Unfortunately your opponent has a premium membership, which means he has auto time-out protection. You can use this scheme multiple times to burn his vacancy time, but probably it will take a long time before it takes any effect. If you have more vacancy time than him,you can enter vacancy to force him to make a move, at a cost of probably much of you own vacancy time. Anyway, it can be a more substantial evidence for chess.com to act accordingly.

Avatar of GenghisCant

I think it might be a no vacation tournament. There have been 30% timeouts out of just over 600 games.

Avatar of Scottrf
Genghiskhant wrote:

I think it might be a no vacation tournament. There have been 30% timeouts out of just over 600 games.

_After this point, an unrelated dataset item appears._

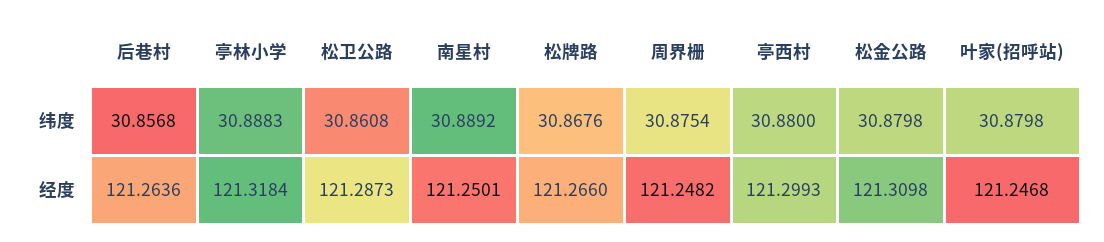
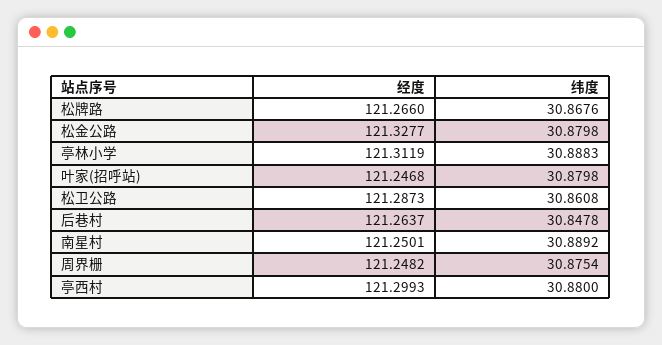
后巷村, 纬度: 30.8568 -> 30.8478
后巷村, 经度: 121.2636 -> 121.2637
亭林小学, 经度: 121.3184 -> 121.3119
松金公路, 经度: 121.3098 -> 121.3277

Just standard for the later rounds of tournaments. People get banned, leave the site etc.

Avatar of GenghisCant

Ah ok. Thought it was an unusually high number, guess not

Avatar of LikeTheLake
fati0813 wrote:

Hi,

We are playing in a tournament, both games started in the same time. One of my opponent is always waiting for my move on one table then he take "my" move on other table against me. Here are the games (now in 9th move): 

What can I do? Shall I offer myself a draw on both table?

Draw yourself!
Otherwise you will beat yourself but at the same time you will lose to yourself, very contradictory statements.  Just draw it man.

Avatar of Scottrf

Well, it is high to be fair, but the standard chess.com ones are normally around 20% without 'no vacation', I bet a few others are higher.

Avatar of Intrepid_Spiff

Don't offer a draw: that's exactly what your opponent wants. I think his strategy is clearly drawing the highest rated opponent while trying to win the other games.

Avatar of fati0813

I contacted support. I will inform you about decision.

Avatar of varelse1

Easy. Wait til you only have a few minutes left before you move. You may make him time out on the other game.

Avatar of Xiaozu

Just hang on a while... this guy is living in Singapore (presuming his flag is correct) he will be going to bed soon. You could easily do what intrepid_spiff said and make a move on one to bring the time out of sync while he is sleeping. Singapore is +7 hours on Budapest =)

Avatar of chrispret
fati0813 wrote:

I contacted support. I will inform you about decision.

Please do let us know, I'm interested to know if there is in fact a specific rule against this.

P.S. Yes, I am much, MUCH too lazy to go and look for it.